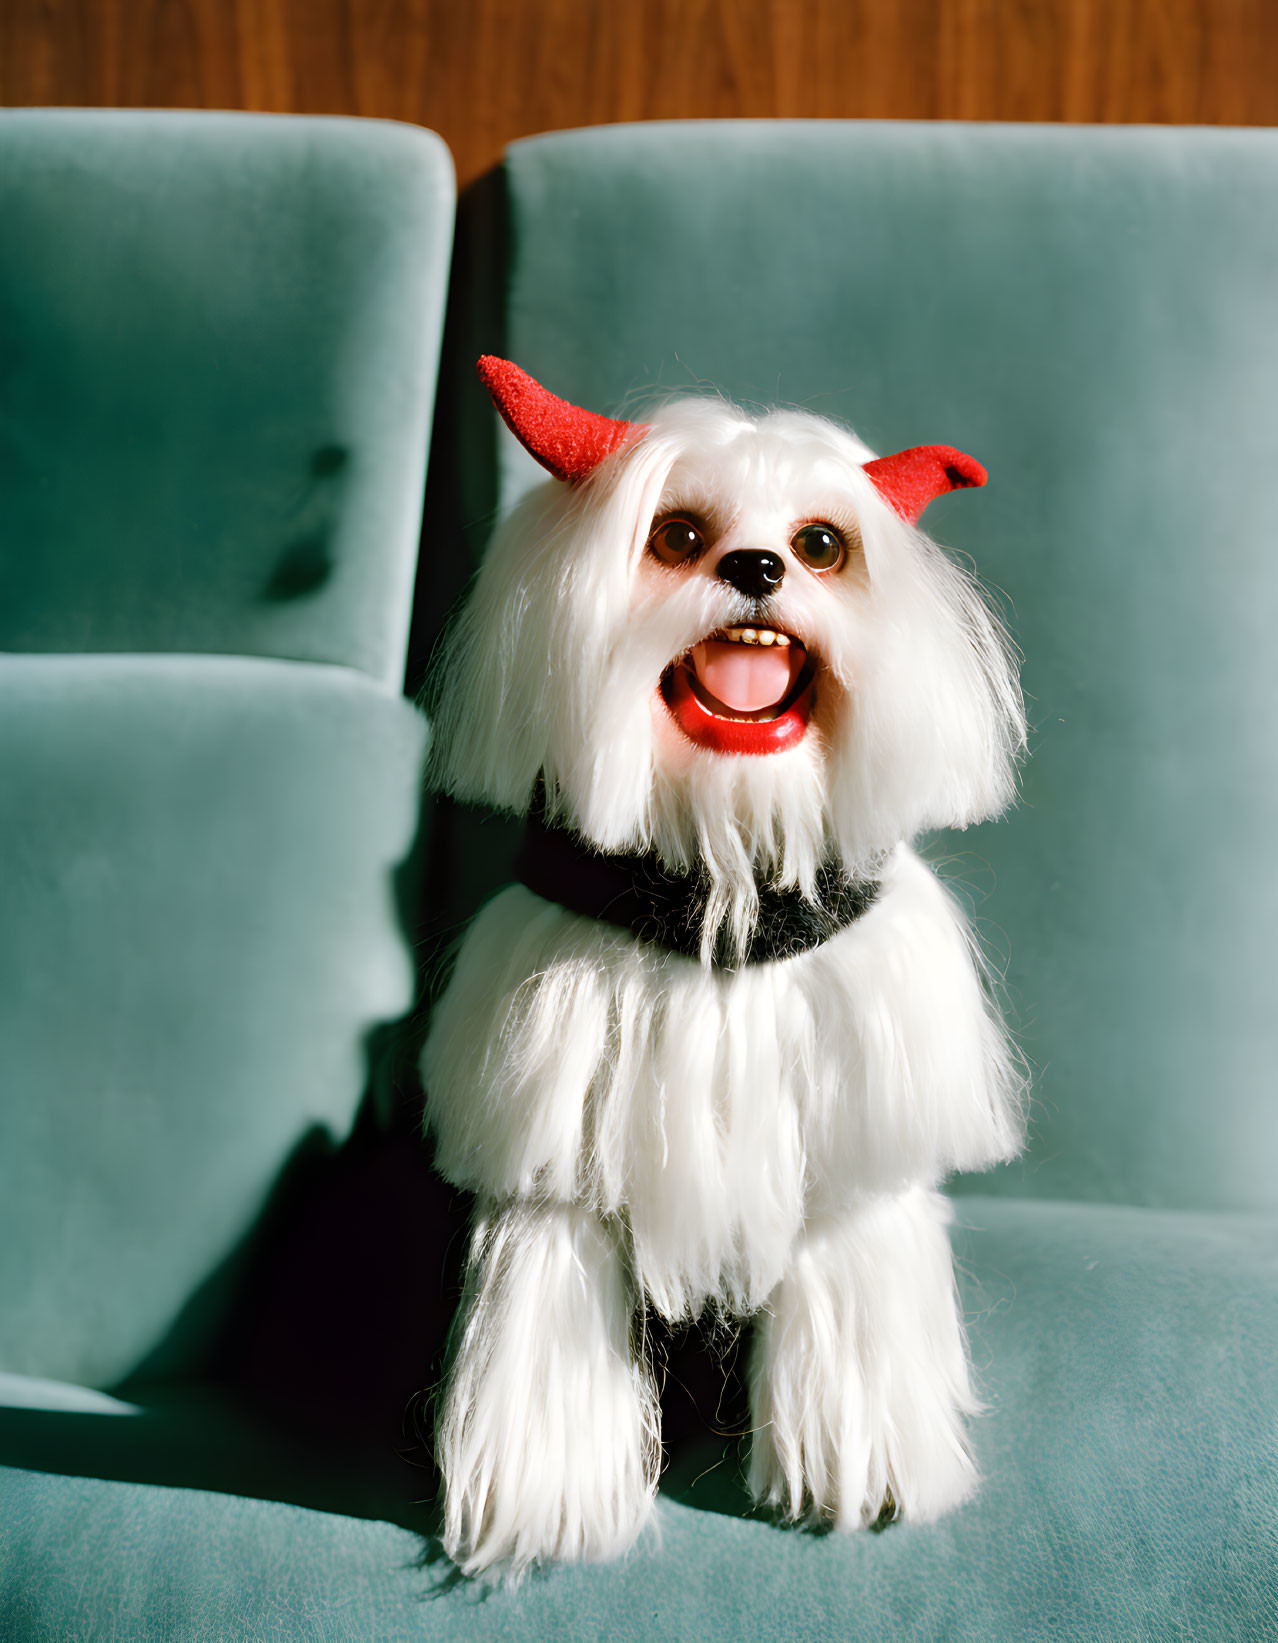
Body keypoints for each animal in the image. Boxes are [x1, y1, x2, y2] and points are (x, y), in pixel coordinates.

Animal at [423, 359, 1018, 1577]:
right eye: (679, 533)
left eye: (823, 543)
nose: (757, 567)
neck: (727, 859)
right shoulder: (555, 1161)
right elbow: (550, 1315)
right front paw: (548, 1498)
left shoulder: (853, 1140)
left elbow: (851, 1278)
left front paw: (859, 1472)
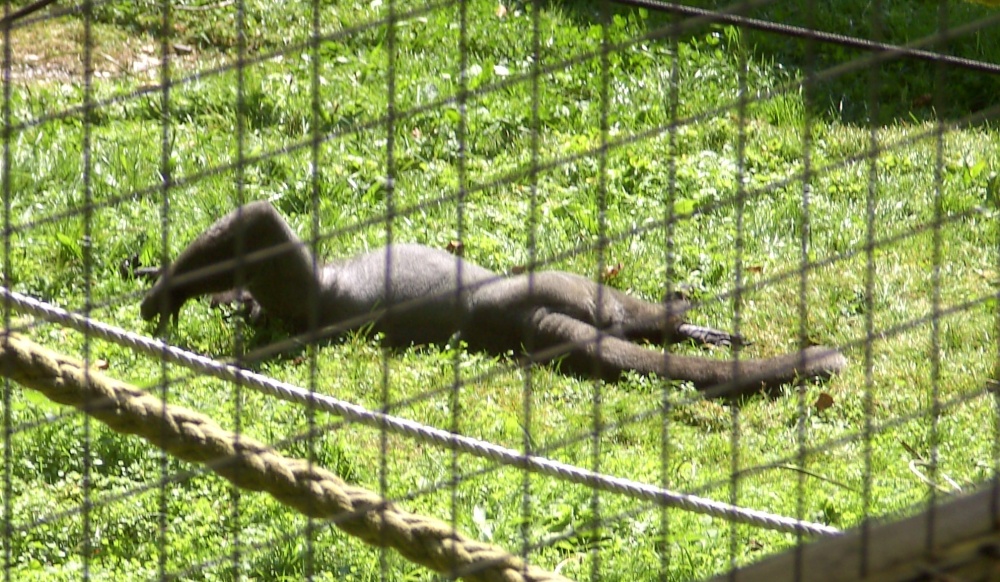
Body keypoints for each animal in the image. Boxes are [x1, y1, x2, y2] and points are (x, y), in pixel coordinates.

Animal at [140, 201, 846, 398]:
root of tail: (512, 321)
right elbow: (258, 221)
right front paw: (167, 291)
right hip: (553, 287)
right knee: (623, 313)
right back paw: (678, 320)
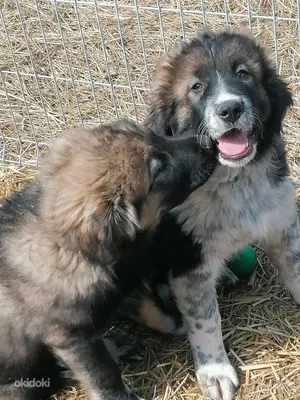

• • • •

For this exercise, set down exactly the lines that run from the line holding "root of tail: (512, 321)" to the last line of the records above; include both end lines and omit pictures.

root of tail: (512, 321)
right elbow: (258, 221)
right front paw: (167, 291)
right hip: (553, 287)
right knee: (623, 313)
right back paw: (678, 320)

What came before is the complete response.